>>>

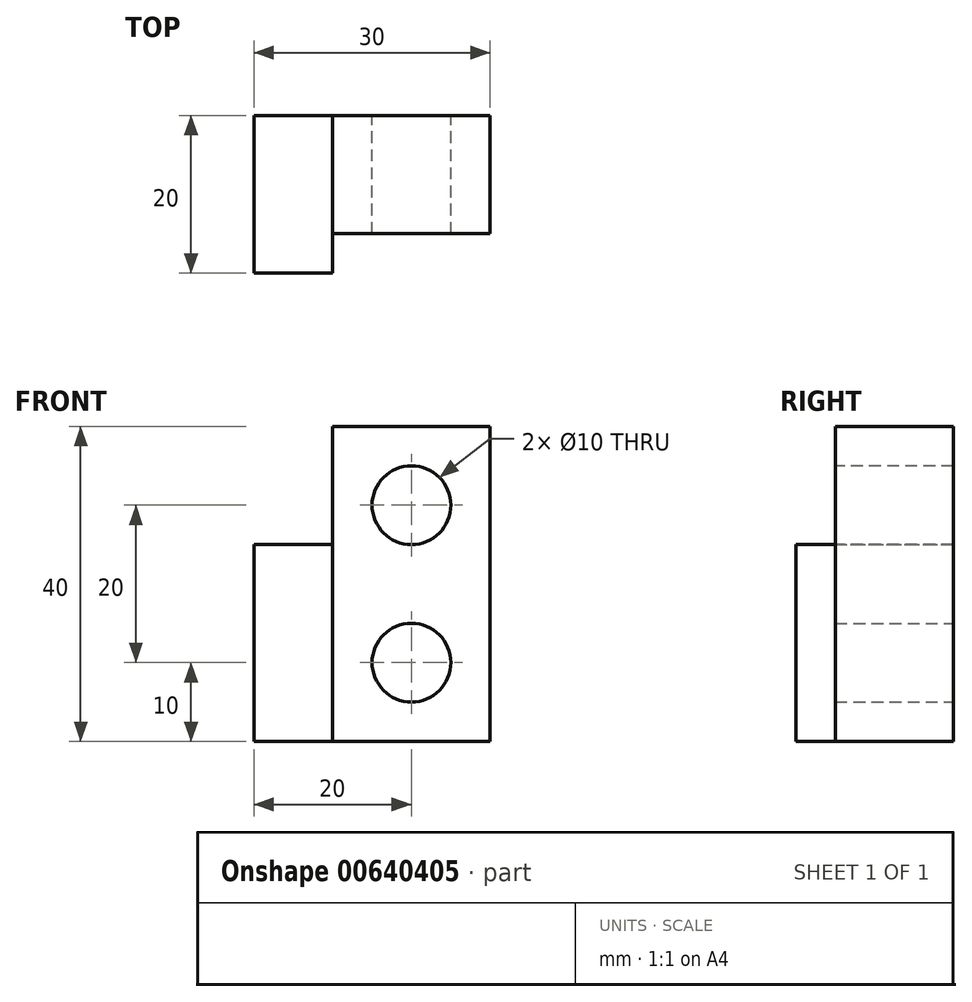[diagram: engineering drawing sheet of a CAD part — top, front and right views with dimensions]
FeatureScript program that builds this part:
annotation { "Feature Type Name" : "Feature", "Feature Type Description" : "" }
export const myFeature = defineFeature(function(context is Context, id is Id, definition is map)
    precondition{}
    {
        {
            var Q0;
            Q0=qCreatedBy(makeId("Front.planeOp"),FACE);
            var sketch = newSketch(context, id + "F0", { "sketchPlane" : qUnion([Q0])});
            skLineSegment(sketch, "E0.bottom", {"start": v(-10, 20) * mm, "end": v(10, 20) * mm});
            skLineSegment(sketch, "E0.top", {"start": v(-10, -20) * mm, "end": v(10, -20) * mm});
            skLineSegment(sketch, "E0.left", {"start": v(-10, 20) * mm, "end": v(-10, -20) * mm});
            skLineSegment(sketch, "E0.right", {"start": v(10, 20) * mm, "end": v(10, -20) * mm});
            skPoint(sketch, "E0.middle", {"position": v(0, 0) * mm});
            skLineSegment(sketch, "E1.bottom", {"start": v(-10, -20) * mm, "end": v(-20, -20) * mm});
            skLineSegment(sketch, "E1.top", {"start": v(-10, 5) * mm, "end": v(-20, 5) * mm});
            skLineSegment(sketch, "E1.left", {"start": v(-10, -20) * mm, "end": v(-10, 5) * mm});
            skLineSegment(sketch, "E1.right", {"start": v(-20, -20) * mm, "end": v(-20, 5) * mm});
            skCircle(sketch, "E2", {"center": v(0, -10) * mm, "radius": 5 * mm});
            skSolve(sketch);
        }
        {
            var Q0;
            Q0=makeQuery(id+"F0.imprint","IMPRINT",FACE,{"disambiguationData":[TD([[makeQuery(id+"F0.imprint","IMPRINT",EDGE,{"derivedFrom":sQuery(id+"F0.wireOp",EDGE,"E0.bottom")}),-1.0]])]});
            extrude(context, id + "F1", {"entities" : qUnion([Q0]), "depth" : 15 * mm, "offsetDistance" : 25 * mm});
        }
        {
            var Q0;
            Q0=makeQuery(id+"F0.imprint","IMPRINT",FACE,{"disambiguationData":[TD([[makeQuery(id+"F0.imprint","IMPRINT",EDGE,{"derivedFrom":sQuery(id+"F0.wireOp",EDGE,"E1.bottom")}),-1.0]])]});
            extrude(context, id + "F2", {"entities" : qUnion([Q0]), "operationType" : NewBodyOperationType.ADD, "depth" : 20 * mm, "offsetDistance" : 25 * mm});
        }
        {
            var Q0;
            Q0=makeQuery(id+"F1.opExtrude","CAP_FACE",FACE,{"disambiguationData":[OSD([sQuery(id+"F0.wireOp",EDGE,"E0.bottom"),sQuery(id+"F0.wireOp",EDGE,"E0.top"),sQuery(id+"F0.wireOp",EDGE,"E0.left"),sQuery(id+"F0.wireOp",EDGE,"E0.right"),sQuery(id+"F0.wireOp",EDGE,"E1.left"),sQuery(id+"F0.wireOp",EDGE,"E2")])],"isStart":false});
            var sketch = newSketch(context, id + "F3", { "sketchPlane" : qUnion([Q0])});
            skCircle(sketch, "E3", {"center": v(0, 10) * mm, "radius": 5 * mm});
            skSolve(sketch);
        }
        {
            var Q0;
            Q0=makeQuery(id+"F3.imprint","IMPRINT",FACE,{"disambiguationData":[TD([[makeQuery(id+"F3.imprint","IMPRINT",EDGE,{"derivedFrom":sQuery(id+"F3.wireOp",EDGE,"E3")}),1.0]])]});
            extrude(context, id + "F4", {"entities" : qUnion([Q0]), "operationType" : NewBodyOperationType.REMOVE, "oppositeDirection" : true, "depth" : 25 * mm, "offsetDistance" : 25 * mm});
        }
    });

<<<

Task directions -> From the items above, pull out every line that contains the string "sketchPlane".

Reply ->
            var sketch = newSketch(context, id + "F0", { "sketchPlane" : qUnion([Q0])});
            var sketch = newSketch(context, id + "F3", { "sketchPlane" : qUnion([Q0])});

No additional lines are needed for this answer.